There are twelve known veterans of the Confederate States of America buried in the Faulkenberry Cemetery. (However, there are probably many other veterans of the Civil War buried in the cemetery.) The known Confederate veterans are:
1) Earl Tyus Kimbell 4-13-1846/12-1-1935 Co. H, 1st Ark. Rgt.
2) Ales Benson 1833/1899 Cpl., Co. K, 7th Tenn. Rgt.
3) Henry C. Joiner no dates given Co. E, 19th Tex Inf.
4) John Harrington 10-11-1840/8-1-1899 Pvt., Co. E, 4th Tex Inf.
5) A. J. Clancy no dates given Co. G, 57th Ala. Inf.
6) John T. Anglin no dates given 10th Tex. Inf.
7) Adan H. Shrivier no dates given Landry’s Co.
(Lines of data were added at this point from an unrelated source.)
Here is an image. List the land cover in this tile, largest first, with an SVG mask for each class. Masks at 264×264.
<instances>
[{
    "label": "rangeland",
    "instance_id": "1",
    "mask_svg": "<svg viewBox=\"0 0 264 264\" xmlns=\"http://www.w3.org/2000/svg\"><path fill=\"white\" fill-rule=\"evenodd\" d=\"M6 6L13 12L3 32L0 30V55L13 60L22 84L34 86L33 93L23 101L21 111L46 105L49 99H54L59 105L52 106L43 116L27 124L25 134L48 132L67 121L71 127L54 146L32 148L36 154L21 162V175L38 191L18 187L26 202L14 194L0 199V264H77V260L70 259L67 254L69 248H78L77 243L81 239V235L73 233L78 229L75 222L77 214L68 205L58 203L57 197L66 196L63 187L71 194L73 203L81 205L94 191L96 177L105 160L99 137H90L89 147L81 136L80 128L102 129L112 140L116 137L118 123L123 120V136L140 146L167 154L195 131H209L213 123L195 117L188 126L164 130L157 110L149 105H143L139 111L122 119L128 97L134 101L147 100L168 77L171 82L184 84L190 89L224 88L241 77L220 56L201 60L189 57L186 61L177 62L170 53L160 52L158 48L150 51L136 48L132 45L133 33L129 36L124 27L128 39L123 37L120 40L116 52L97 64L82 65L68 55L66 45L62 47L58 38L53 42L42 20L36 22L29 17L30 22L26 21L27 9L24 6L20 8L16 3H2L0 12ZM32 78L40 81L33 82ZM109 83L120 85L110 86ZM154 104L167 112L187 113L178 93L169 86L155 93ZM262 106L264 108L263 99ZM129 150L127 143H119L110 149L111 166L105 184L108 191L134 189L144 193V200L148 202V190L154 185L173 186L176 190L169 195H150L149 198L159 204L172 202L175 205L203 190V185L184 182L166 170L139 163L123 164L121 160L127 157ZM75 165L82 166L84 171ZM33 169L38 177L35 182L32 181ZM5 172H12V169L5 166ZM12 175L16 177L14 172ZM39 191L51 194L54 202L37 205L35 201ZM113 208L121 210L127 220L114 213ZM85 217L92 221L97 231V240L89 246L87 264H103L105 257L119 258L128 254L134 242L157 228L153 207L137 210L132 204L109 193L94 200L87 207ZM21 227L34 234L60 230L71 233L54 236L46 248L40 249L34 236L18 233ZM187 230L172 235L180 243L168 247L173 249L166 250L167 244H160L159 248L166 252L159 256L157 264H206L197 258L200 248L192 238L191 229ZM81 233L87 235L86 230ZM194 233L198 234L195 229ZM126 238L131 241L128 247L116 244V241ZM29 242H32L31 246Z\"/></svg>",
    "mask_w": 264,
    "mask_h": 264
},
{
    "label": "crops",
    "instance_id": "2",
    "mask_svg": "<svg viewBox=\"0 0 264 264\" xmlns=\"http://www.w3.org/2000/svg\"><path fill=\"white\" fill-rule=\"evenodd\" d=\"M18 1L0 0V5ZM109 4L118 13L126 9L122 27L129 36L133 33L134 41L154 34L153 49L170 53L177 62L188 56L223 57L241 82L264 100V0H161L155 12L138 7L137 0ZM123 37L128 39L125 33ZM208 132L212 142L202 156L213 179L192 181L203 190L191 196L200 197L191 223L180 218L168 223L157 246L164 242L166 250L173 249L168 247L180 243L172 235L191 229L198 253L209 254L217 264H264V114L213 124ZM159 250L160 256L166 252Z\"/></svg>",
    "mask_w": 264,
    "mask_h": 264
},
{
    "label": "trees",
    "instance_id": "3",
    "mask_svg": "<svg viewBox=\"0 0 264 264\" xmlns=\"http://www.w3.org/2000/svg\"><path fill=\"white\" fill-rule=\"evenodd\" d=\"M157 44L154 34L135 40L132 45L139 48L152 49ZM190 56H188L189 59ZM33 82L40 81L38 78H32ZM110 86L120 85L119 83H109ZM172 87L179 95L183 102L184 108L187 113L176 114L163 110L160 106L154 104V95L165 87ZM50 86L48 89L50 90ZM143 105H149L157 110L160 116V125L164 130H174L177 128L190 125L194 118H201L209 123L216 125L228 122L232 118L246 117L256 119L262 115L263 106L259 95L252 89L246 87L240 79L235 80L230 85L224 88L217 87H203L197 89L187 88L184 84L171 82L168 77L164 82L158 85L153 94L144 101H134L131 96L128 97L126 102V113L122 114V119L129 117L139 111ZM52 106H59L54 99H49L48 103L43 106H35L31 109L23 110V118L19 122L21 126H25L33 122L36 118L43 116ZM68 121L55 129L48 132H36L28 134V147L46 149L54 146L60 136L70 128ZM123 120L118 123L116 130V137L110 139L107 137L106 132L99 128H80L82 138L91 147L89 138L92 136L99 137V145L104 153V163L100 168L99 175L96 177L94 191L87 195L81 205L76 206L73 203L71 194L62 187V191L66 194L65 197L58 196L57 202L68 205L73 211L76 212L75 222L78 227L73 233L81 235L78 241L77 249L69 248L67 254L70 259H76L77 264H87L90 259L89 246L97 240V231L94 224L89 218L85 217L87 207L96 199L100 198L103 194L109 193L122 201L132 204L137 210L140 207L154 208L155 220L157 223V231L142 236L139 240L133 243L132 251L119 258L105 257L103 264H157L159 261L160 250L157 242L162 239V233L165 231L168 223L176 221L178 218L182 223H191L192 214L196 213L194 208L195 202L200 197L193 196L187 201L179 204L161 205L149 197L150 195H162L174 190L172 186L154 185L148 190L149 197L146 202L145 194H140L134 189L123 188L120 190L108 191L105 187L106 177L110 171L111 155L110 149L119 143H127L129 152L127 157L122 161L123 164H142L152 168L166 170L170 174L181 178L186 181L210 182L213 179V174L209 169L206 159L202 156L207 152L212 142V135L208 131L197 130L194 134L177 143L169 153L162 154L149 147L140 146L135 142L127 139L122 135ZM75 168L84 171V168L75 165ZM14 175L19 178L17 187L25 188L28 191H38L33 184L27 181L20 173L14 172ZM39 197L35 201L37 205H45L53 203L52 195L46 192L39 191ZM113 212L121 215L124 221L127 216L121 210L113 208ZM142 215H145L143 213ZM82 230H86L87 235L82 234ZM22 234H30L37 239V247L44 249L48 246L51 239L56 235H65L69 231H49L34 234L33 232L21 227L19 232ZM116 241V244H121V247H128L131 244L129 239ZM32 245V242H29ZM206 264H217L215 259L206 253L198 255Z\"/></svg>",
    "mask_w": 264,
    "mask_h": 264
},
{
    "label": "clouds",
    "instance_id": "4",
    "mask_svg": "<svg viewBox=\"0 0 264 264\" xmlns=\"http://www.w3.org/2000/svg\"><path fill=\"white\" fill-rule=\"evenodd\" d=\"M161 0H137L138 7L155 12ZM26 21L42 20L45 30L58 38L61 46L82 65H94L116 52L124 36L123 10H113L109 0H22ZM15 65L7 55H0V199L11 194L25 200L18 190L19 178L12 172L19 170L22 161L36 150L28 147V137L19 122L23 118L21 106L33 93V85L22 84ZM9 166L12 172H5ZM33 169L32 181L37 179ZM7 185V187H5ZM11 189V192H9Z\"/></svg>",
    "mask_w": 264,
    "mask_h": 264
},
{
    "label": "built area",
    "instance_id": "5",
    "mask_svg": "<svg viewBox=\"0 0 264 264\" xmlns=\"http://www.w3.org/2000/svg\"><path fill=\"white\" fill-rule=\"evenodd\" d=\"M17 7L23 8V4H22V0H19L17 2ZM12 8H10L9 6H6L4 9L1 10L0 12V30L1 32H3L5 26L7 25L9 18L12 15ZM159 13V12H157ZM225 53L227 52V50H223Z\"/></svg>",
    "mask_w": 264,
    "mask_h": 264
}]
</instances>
A Art.
8) Green W. Lee no dates given unknown
9) John W. Shelton no dates given Pvt., unknown
10) A. A. Jayne 12-13-1838/5-11-1904 Co. G, 28th Miss. Cav.
11) N. T. Popejoy no dates given unknown
12) Walter Gavin Caddle 1816/1886 Co. G, 26th Ark. Inf.
The two veterans of the Spanish American War who are buried in the Faulkenberry Cemetery are William V. Wyatt and James C. Dark. William V. Wyatt was born on March 3, 1830 and died on October 23, 1907. He was a private in Company L, 2nd Regiment Infantry. James C. Dark was born on September 5, 1875 and died on December 1, 1962. He was a private in the Texas Cavalry.
There are at least 43 veterans of World War I buried in the Faulkenberry Cemetery. Oscar Rountree (12-20-1895/7-10-1956), a veteran of World War I, procured from the Veterans of Foreign Wars a large granite memorial marker honoring the fallen heroes of World War I who are buried in the cemetery. It still stands at the north end of the main drive.
The majority of the veterans buried in the Faulkenberry Cemetery are veterans of World War II. The number of World War II veterans buried in the cemetery has increased dramatically over the last two decades and continues to increase. There are at least 13 veterans of the Korean War, and at least 3 veterans of the Vietnam War buried in the cemetery.
In addition to the veterans buried in the Faulkenberry Cemetery, many state and local officials, business leaders, and community leaders are buried in the cemetery. There are too many to name, and some would surely be over-looked if the attempt to do so was undertaken. It must be mentioned, however, that there are at least two former members of the Texas House of Representatives and five former sheriffs of Limestone County buried in the cemetery. Sam A. Thomas (8-6-1872/10-15-1948) served as Limestone County Clerk from 1910 to 1914 and served in the Texas House of Representatives in 1921. A. Robin Henderson (2-24-1895/3-15-1949) also served in the Texas House of Representatives during the 1930’s. J. B. Tyus (3-21-1830/11-9-1901) was sheriff of Limestone County from 1878 to 1879, T. E. Jackson (6-28-1844/2-21-1884) was sheriff from 1879 to 1884, J. B. Gresham (1851/1916) was sheriff from 1892 to 1902, J. E. Gresham (10-29-1873/9-9-1908) was sheriff from 1902 to 1906, and Whit Popejoy (11-22-1876/10-4-1949) was sheriff from 1922 to 1926.
The Faulkenberry Cemetery has a long, interesting history. It is the final resting place for some of the first settlers in what is now Limestone County, people who came to the area more than ten years before the county was established and while Texas was still part of Mexico. Established in 1854 as a family cemetery with the burial of a Faulkenberry infant, it has grown into one of the largest and best kept cemeteries in the county. It was annexed by the City of Groesbeck in 1979, has an area of 21.24 acres, and currently serves as a burial ground for the families of Groesbeck and the surrounding area.